[Stored dataset items]
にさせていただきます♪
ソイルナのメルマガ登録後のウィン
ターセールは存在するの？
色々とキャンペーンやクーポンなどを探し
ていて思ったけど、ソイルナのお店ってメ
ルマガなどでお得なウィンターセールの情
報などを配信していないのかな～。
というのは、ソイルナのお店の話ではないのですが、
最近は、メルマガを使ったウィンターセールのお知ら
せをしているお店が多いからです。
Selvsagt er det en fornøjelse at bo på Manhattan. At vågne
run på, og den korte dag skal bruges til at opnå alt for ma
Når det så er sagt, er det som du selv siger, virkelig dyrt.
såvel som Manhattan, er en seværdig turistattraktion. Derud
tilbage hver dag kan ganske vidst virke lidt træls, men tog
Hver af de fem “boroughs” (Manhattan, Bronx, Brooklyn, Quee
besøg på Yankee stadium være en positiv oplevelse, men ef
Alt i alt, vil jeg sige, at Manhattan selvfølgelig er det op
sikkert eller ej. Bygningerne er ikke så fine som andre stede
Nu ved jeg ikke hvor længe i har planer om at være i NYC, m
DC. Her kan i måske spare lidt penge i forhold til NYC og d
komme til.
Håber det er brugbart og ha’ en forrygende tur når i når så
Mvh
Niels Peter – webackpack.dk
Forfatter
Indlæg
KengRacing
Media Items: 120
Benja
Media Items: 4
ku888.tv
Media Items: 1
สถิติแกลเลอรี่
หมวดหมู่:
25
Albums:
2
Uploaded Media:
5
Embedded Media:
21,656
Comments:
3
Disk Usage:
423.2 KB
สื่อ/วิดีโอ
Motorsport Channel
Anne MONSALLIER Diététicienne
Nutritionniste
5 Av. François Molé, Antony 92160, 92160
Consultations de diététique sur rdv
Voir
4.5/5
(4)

**TASK TO COMPLETE:** Reproduce every line of the records verbatim.

**ANSWER TO THE EXERCISE:**
にさせていただきます♪
ソイルナのメルマガ登録後のウィン
ターセールは存在するの？
色々とキャンペーンやクーポンなどを探し
ていて思ったけど、ソイルナのお店ってメ
ルマガなどでお得なウィンターセールの情
報などを配信していないのかな～。
というのは、ソイルナのお店の話ではないのですが、
最近は、メルマガを使ったウィンターセールのお知ら
せをしているお店が多いからです。
Selvsagt er det en fornøjelse at bo på Manhattan. At vågne
run på, og den korte dag skal bruges til at opnå alt for ma
Når det så er sagt, er det som du selv siger, virkelig dyrt.
såvel som Manhattan, er en seværdig turistattraktion. Derud
tilbage hver dag kan ganske vidst virke lidt træls, men tog
Hver af de fem “boroughs” (Manhattan, Bronx, Brooklyn, Quee
besøg på Yankee stadium være en positiv oplevelse, men ef
Alt i alt, vil jeg sige, at Manhattan selvfølgelig er det op
sikkert eller ej. Bygningerne er ikke så fine som andre stede
Nu ved jeg ikke hvor længe i har planer om at være i NYC, m
DC. Her kan i måske spare lidt penge i forhold til NYC og d
komme til.
Håber det er brugbart og ha’ en forrygende tur når i når så
Mvh
Niels Peter – webackpack.dk
Forfatter
Indlæg
KengRacing
Media Items: 120
Benja
Media Items: 4
ku888.tv
Media Items: 1
สถิติแกลเลอรี่
หมวดหมู่:
25
Albums:
2
Uploaded Media:
5
Embedded Media:
21,656
Comments:
3
Disk Usage:
423.2 KB
สื่อ/วิดีโอ
Motorsport Channel
Anne MONSALLIER Diététicienne
Nutritionniste
5 Av. François Molé, Antony 92160, 92160
Consultations de diététique sur rdv
Voir
4.5/5
(4)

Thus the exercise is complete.